**TASK DESCRIPTION**
Please quote exactly the opening lines of the data, from the first line to the one where "Search a Vehicle" appears.

**Records excerpted from a collection**

↓↓↓

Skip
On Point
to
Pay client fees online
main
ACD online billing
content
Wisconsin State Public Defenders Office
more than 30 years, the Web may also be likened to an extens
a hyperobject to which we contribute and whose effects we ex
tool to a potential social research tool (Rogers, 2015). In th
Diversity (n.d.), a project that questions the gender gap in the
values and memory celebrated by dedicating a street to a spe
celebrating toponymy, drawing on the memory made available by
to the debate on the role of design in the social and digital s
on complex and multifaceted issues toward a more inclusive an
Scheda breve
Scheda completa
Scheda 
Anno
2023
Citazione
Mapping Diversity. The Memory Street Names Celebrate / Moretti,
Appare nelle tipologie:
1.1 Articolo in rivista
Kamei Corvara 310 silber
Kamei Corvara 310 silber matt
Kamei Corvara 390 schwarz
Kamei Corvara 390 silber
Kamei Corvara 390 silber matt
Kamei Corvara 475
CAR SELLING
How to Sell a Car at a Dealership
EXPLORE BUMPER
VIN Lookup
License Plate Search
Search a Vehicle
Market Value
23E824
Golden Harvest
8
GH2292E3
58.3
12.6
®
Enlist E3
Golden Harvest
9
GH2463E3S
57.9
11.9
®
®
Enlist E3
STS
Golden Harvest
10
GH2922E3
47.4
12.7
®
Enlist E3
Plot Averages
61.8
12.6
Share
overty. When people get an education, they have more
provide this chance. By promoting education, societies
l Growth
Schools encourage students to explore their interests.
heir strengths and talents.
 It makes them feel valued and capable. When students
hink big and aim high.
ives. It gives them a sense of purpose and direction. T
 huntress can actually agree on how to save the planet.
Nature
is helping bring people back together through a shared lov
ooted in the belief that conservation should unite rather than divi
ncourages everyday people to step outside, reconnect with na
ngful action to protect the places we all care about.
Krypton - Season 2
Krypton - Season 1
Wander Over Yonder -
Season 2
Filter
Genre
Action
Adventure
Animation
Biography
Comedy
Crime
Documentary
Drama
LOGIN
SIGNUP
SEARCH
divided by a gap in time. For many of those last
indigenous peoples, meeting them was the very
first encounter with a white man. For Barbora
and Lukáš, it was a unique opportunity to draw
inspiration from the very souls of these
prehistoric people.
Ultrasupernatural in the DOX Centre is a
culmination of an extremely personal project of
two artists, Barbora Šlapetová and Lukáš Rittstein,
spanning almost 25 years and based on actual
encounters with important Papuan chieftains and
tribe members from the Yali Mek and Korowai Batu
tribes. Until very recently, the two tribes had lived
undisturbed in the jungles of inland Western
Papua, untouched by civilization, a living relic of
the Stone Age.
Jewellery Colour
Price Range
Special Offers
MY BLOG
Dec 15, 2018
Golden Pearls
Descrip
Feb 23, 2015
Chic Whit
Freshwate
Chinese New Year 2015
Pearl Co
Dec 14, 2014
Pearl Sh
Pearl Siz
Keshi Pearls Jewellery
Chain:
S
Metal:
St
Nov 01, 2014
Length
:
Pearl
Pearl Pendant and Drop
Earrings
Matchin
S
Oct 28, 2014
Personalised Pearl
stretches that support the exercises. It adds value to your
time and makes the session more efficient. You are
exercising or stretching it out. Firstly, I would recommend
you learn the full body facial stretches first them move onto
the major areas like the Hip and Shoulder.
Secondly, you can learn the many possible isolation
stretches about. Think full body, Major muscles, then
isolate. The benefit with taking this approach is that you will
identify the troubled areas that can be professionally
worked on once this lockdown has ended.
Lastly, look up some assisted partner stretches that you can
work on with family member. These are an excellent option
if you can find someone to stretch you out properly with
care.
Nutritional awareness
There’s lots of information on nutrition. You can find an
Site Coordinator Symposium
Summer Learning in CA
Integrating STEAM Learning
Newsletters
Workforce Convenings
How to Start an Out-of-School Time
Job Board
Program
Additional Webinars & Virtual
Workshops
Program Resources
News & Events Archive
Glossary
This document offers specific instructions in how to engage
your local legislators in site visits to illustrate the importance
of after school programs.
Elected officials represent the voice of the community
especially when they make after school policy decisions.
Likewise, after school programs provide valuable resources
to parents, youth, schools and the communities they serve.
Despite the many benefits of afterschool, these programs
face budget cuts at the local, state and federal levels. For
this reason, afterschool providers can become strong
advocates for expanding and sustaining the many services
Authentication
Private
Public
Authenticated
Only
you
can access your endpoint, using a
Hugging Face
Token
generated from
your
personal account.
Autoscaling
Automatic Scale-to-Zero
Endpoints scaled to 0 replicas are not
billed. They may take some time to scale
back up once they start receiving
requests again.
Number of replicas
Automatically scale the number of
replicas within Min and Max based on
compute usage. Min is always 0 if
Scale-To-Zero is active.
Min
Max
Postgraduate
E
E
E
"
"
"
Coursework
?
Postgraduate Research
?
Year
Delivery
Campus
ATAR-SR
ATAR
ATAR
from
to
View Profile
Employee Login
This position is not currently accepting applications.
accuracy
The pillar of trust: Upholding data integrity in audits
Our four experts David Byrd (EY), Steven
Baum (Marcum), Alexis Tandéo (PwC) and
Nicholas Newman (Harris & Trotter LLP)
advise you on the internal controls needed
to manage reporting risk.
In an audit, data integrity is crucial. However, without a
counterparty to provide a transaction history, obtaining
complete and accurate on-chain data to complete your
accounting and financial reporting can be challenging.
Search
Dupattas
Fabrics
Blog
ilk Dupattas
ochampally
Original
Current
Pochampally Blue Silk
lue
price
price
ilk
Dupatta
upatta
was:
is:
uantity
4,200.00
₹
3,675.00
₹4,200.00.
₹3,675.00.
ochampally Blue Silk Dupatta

↑↑↑

**RESULT OF THIS TASK**
Skip
On Point
to
Pay client fees online
main
ACD online billing
content
Wisconsin State Public Defenders Office
more than 30 years, the Web may also be likened to an extens
a hyperobject to which we contribute and whose effects we ex
tool to a potential social research tool (Rogers, 2015). In th
Diversity (n.d.), a project that questions the gender gap in the
values and memory celebrated by dedicating a street to a spe
celebrating toponymy, drawing on the memory made available by
to the debate on the role of design in the social and digital s
on complex and multifaceted issues toward a more inclusive an
Scheda breve
Scheda completa
Scheda 
Anno
2023
Citazione
Mapping Diversity. The Memory Street Names Celebrate / Moretti,
Appare nelle tipologie:
1.1 Articolo in rivista
Kamei Corvara 310 silber
Kamei Corvara 310 silber matt
Kamei Corvara 390 schwarz
Kamei Corvara 390 silber
Kamei Corvara 390 silber matt
Kamei Corvara 475
CAR SELLING
How to Sell a Car at a Dealership
EXPLORE BUMPER
VIN Lookup
License Plate Search
Search a Vehicle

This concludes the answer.